Alla luce di quanto sopra, gli Ermellini rammentano come nell’imporre a ognuno dei coniugi l’obbligo di provvedere al mantenimento dei figli in misura proporzionale al proprio reddito, il giudice di merito debba individuare quali sono gli elementi da tenere in considerazione nella determinazione dell’assegno, oltre alle esigenze del figlio, il tenore di vita dello stesso, goduto in costanza di convivenza, e le risorse economiche dei genitori, oltre ai tempi di permanenza presso ciascuno di essi e la valenza economica dei compiti domestici e di cura dei loro assistiti.

Mantenimento del figlio, tra bigenitorialità e prevalenza genitoriale

Sempre in merito ai principali elementi ritenuti dalla pronuncia della Suprema Corte, i giudici sottolineano come in tema di affidamento dei figli minori, il giudizio prognostico del giudice – che non potrà che avere come esclusivo interesse morale e materiale quello della prole – deve operare circa le capacità dei genitori di crescere e di educare il figlio nella nuova situazione determinata dalla disgregazione dell’unione, e debba essere formulato tenendo in considerazione, sulla base di concreti elementi, del modo in cui i genitori hanno precedentemente svolto i propri compiti, delle rispettive capacità di relazione affettiva, attenzione, comprensione, educazione e disponibilità ad un assiduo rapporto, nonché della personalità del genitore, delle sue consuetudini di vita e dell’ambiente sociale e familiare che è in grado di garantire al minore.

In ogni caso – proseguono poi gli Ermellini – deve essere assicurato il rispetto del principio della bigenitorialità, che deve intendersi come presenza comune dei genitori nella vita del figlio, che sia idoneo ad assicurargli una stabile consuetudine di vita e di salde relazioni affettive con entrambi, che hanno intuibilmente il dovere di cooperare nella sua assistenza, educazione e istruzione.

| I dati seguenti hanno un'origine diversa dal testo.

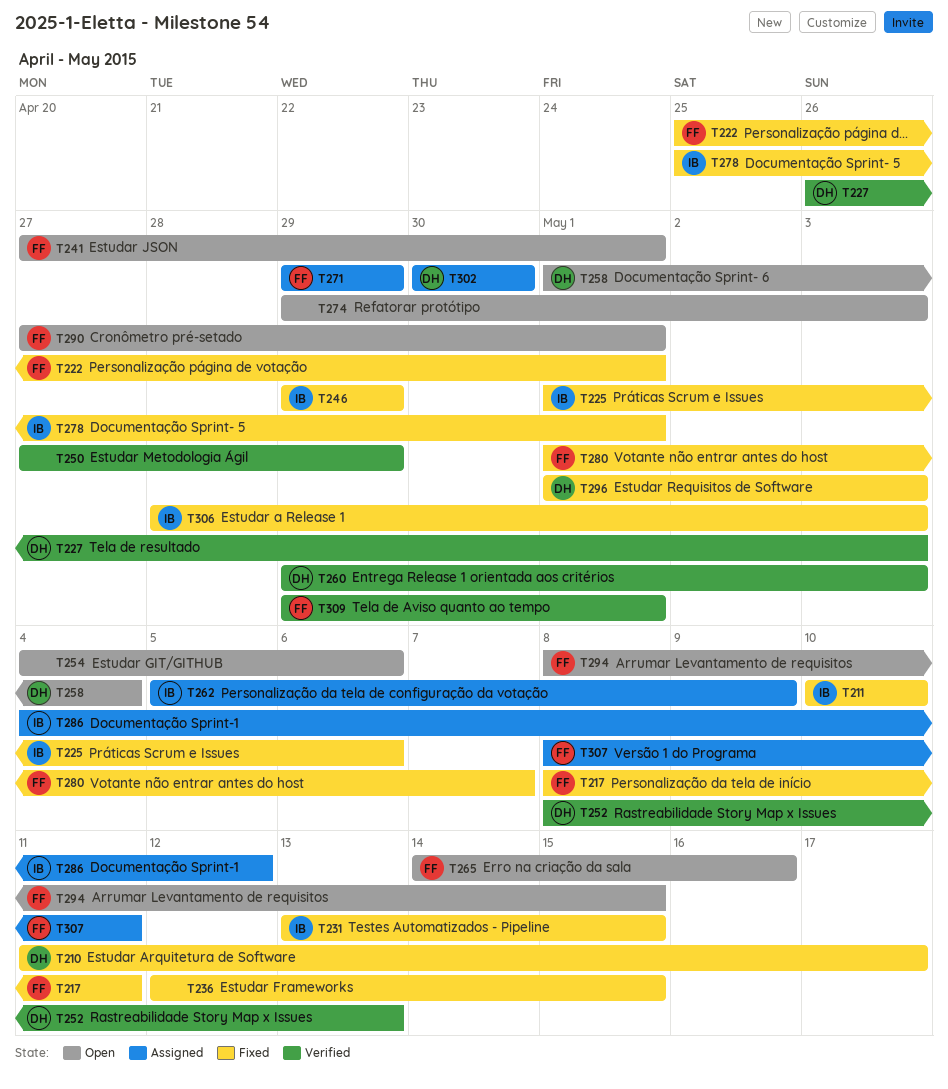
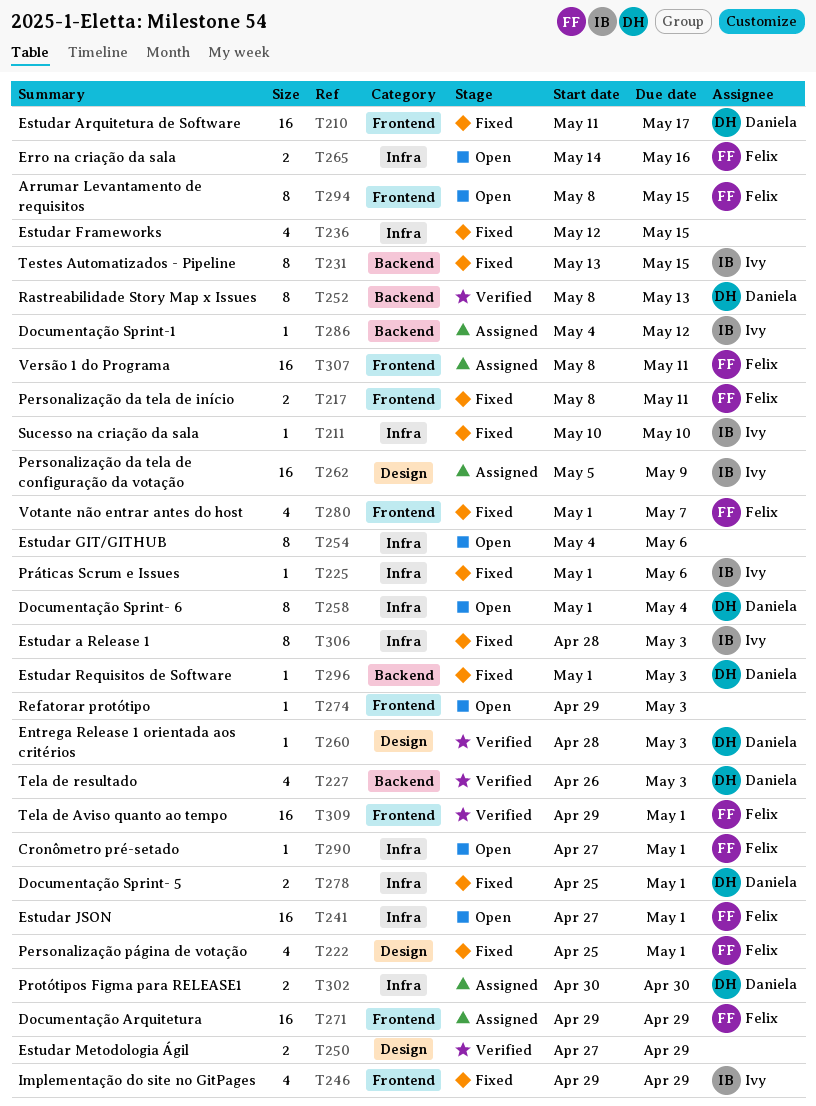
T260, start: Apr 29 -> Apr 28
T278, owner: Ivy -> Daniela

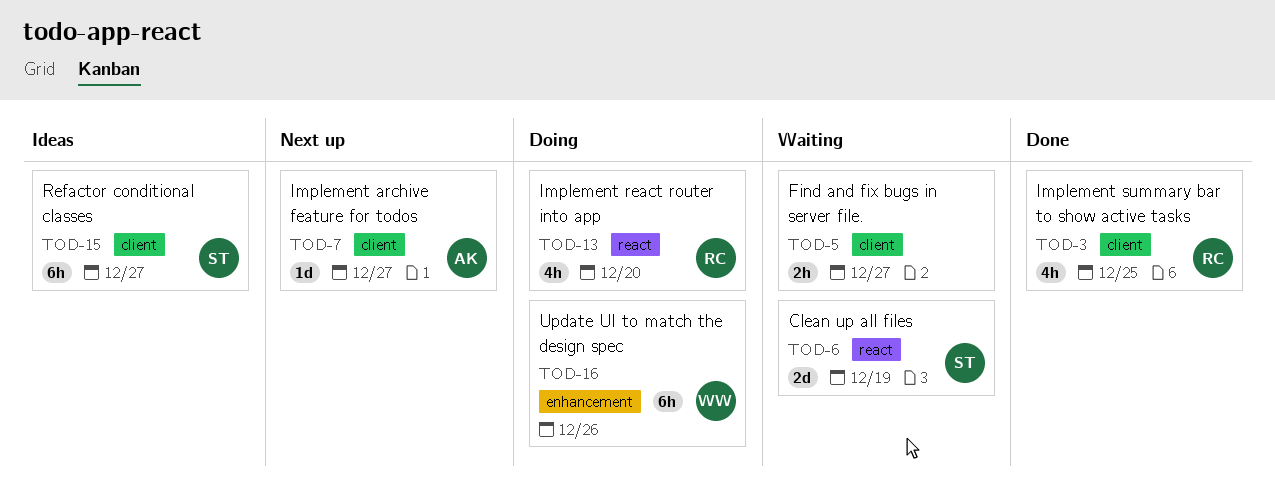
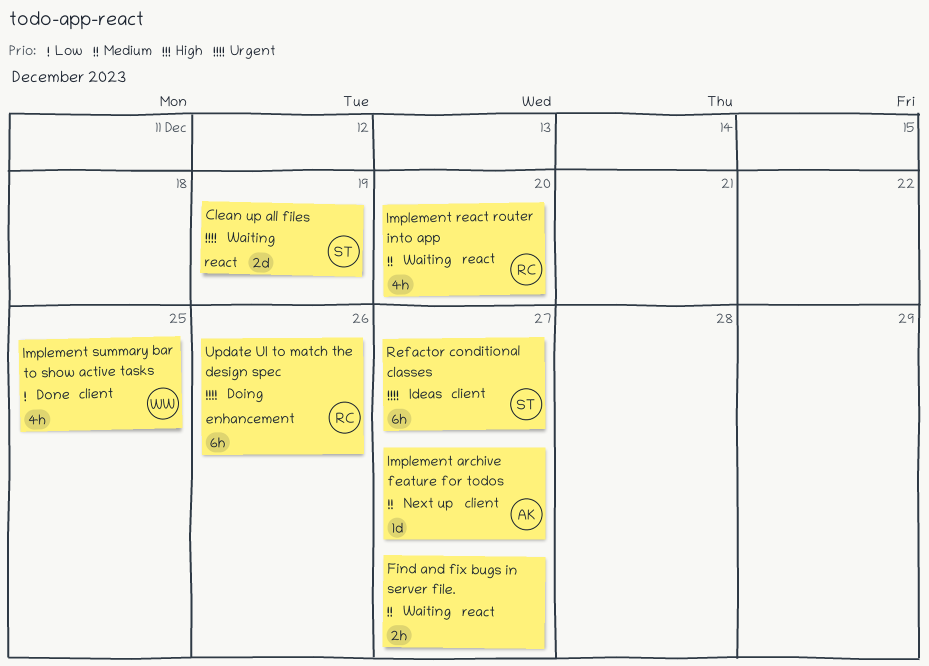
Find and fix bugs in server file., label: client -> react
Implement react router into app, status: Doing -> Waiting
Implement summary bar to show active tasks, owner: RC -> WW
Update UI to match the design spec, owner: WW -> RC

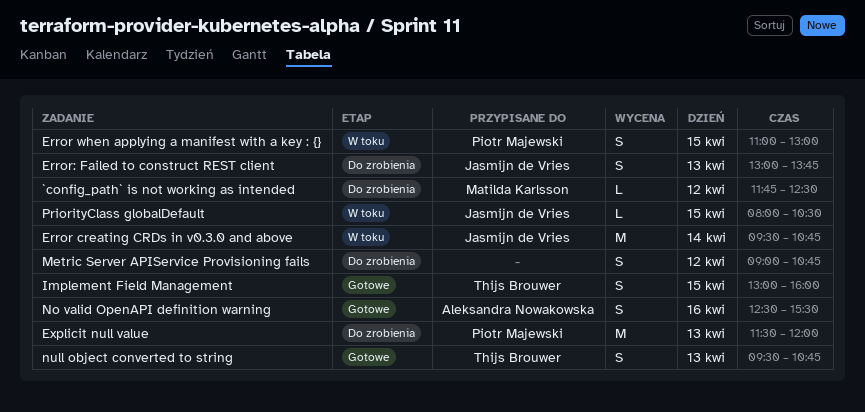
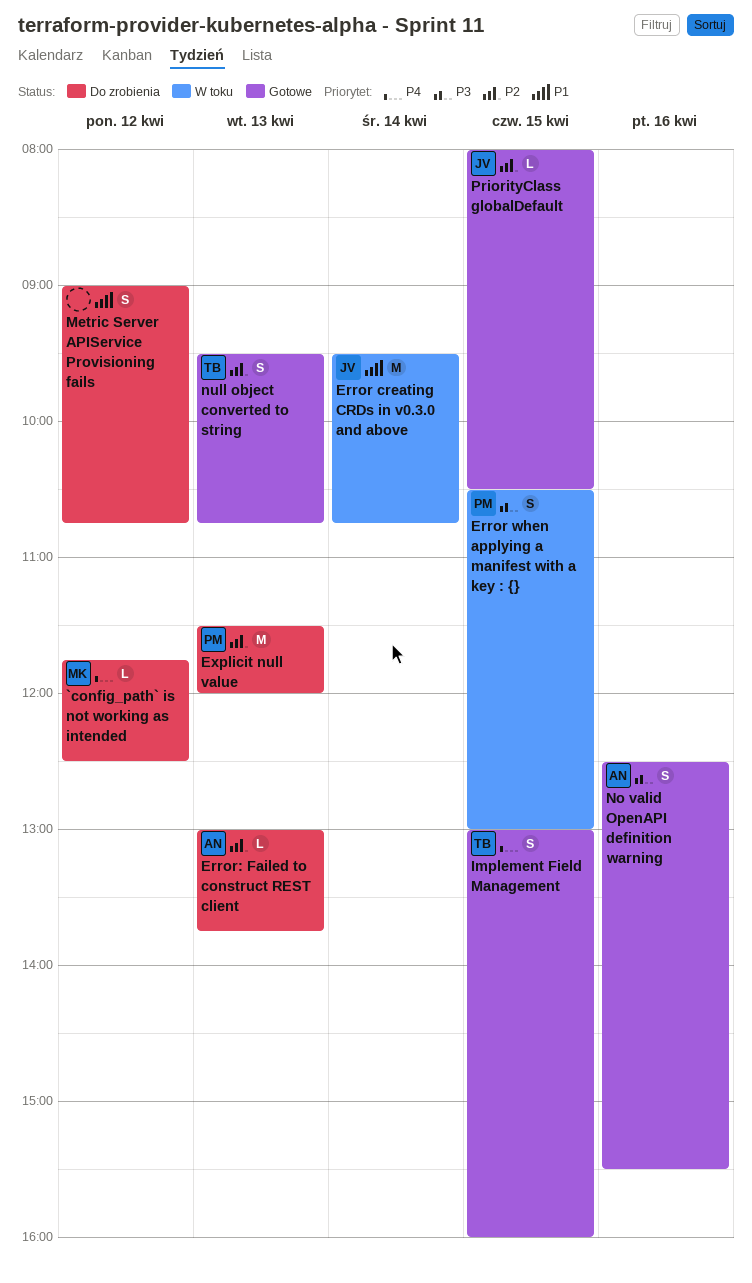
Error when applying a manifest with a key : {}, begins: 11:00 -> 10:30
Error: Failed to construct REST client, owner: Jasmijn de Vries -> Aleksandra Nowakowska
Error: Failed to construct REST client, estimate: S -> L
PriorityClass globalDefault, status: W toku -> Gotowe

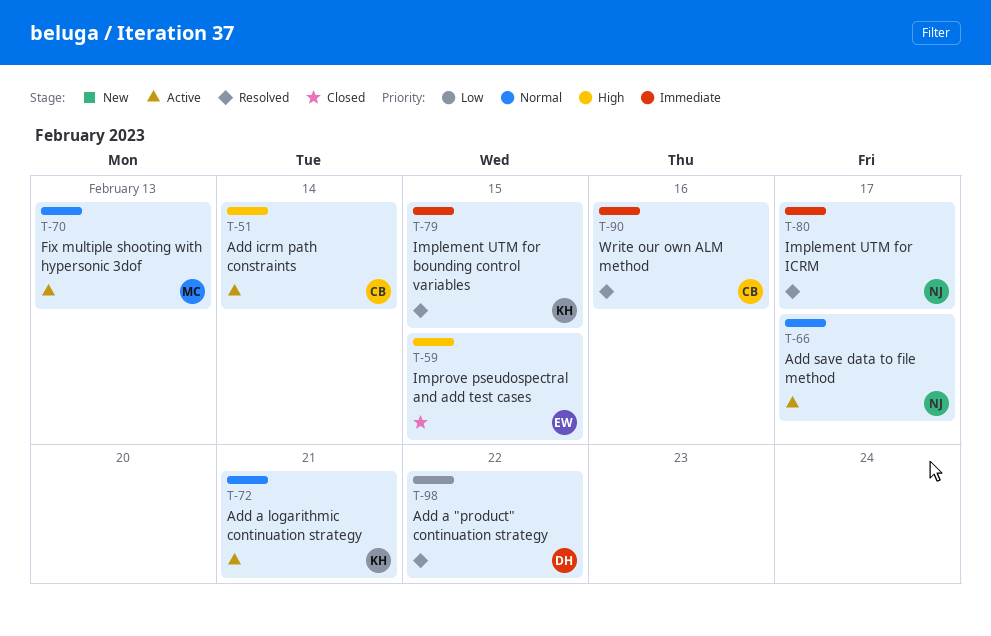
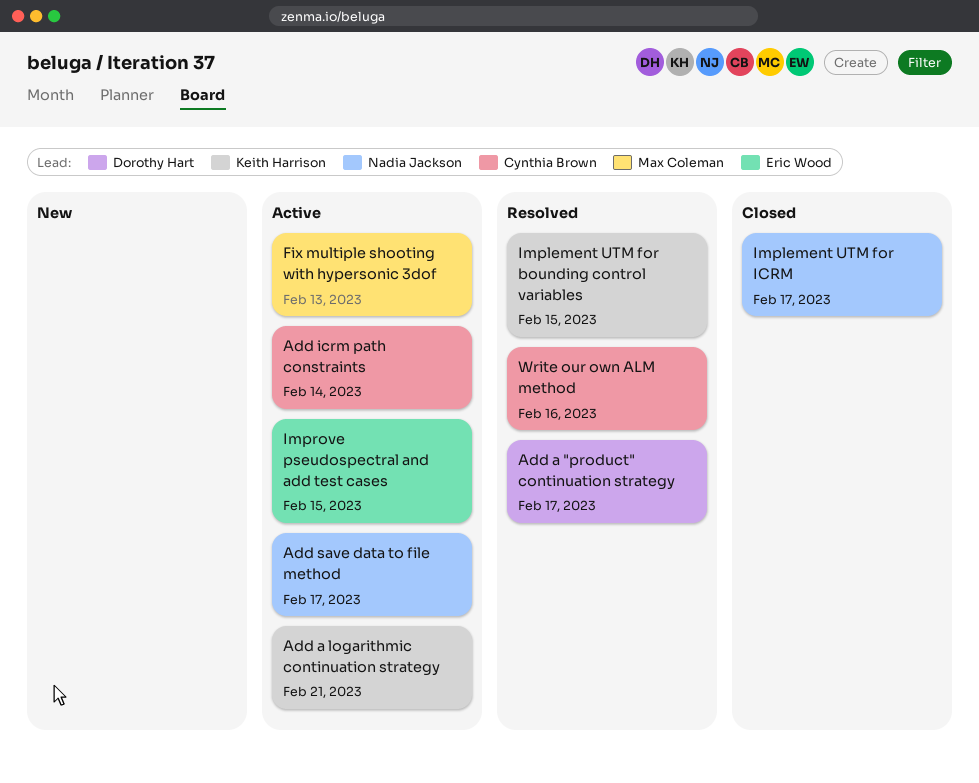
Add a "product" continuation strategy, due: Feb 22 -> Feb 17
Implement UTM for ICRM, status: Resolved -> Closed
Improve pseudospectral and add test cases, status: Closed -> Active

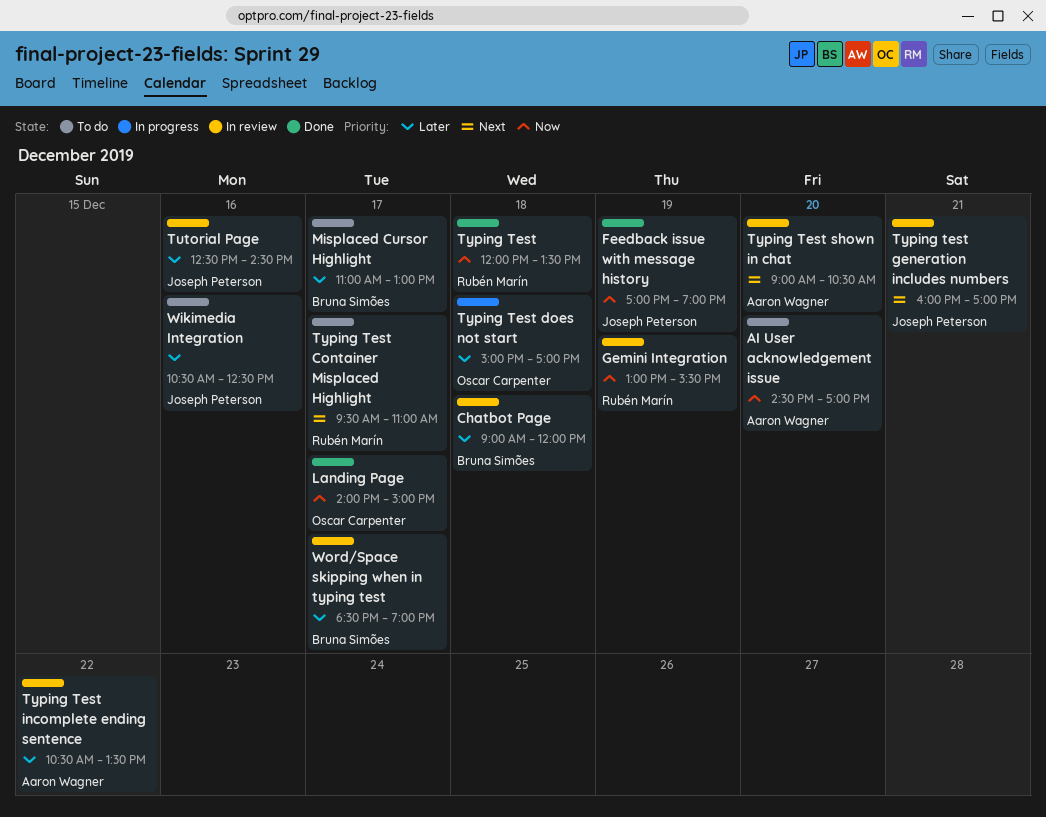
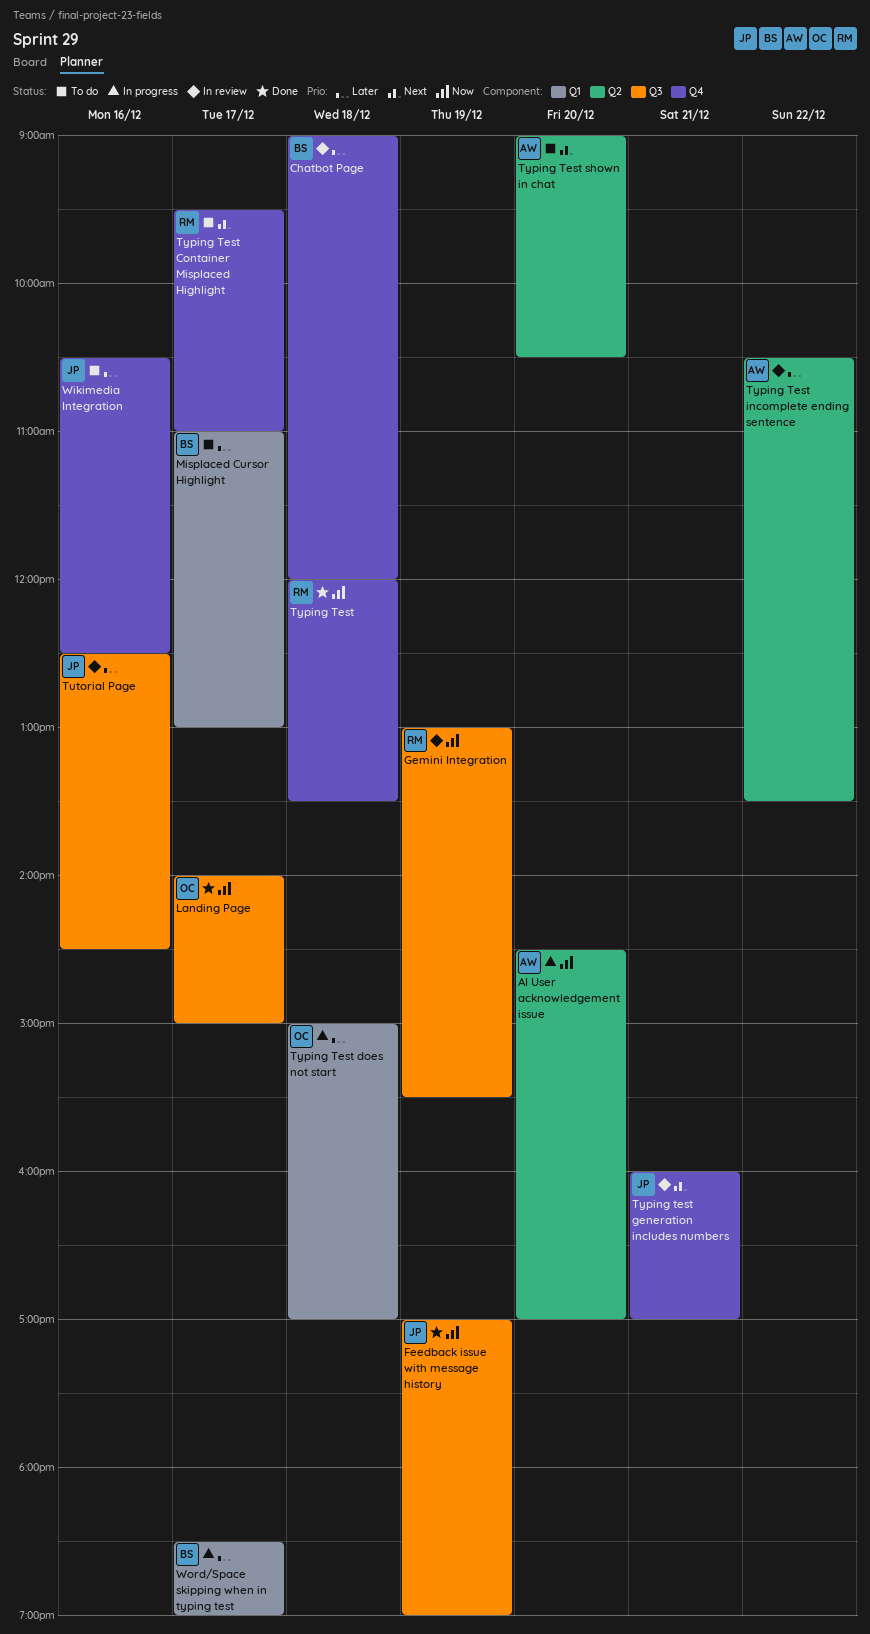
AI User acknowledgement issue, status: To do -> In progress
Typing Test shown in chat, status: In review -> To do
Word/Space skipping when in typing test, status: In review -> In progress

Ulteriormente, nell’ambito dell’affidamento condiviso di un minore, deve rappresentare una idonea misura a salvaguardare il suo preminente interesse ad una crescita serena e armoniosa, in una situazione che non potrà che essere quella di disgregazione della famiglia, la sua collocazione stabile presso il genitore con il quale ha in prevalenza vissuto in precedenza, e che possa assicurargli una maggiore attenzione, poiché in questo modo ritenuto più idoneo a prendersi cura dello stesso, garantendo nel contempo al genitore che non è collocatario, degli ampi periodi di tempo per tenere il figlio presso di sé.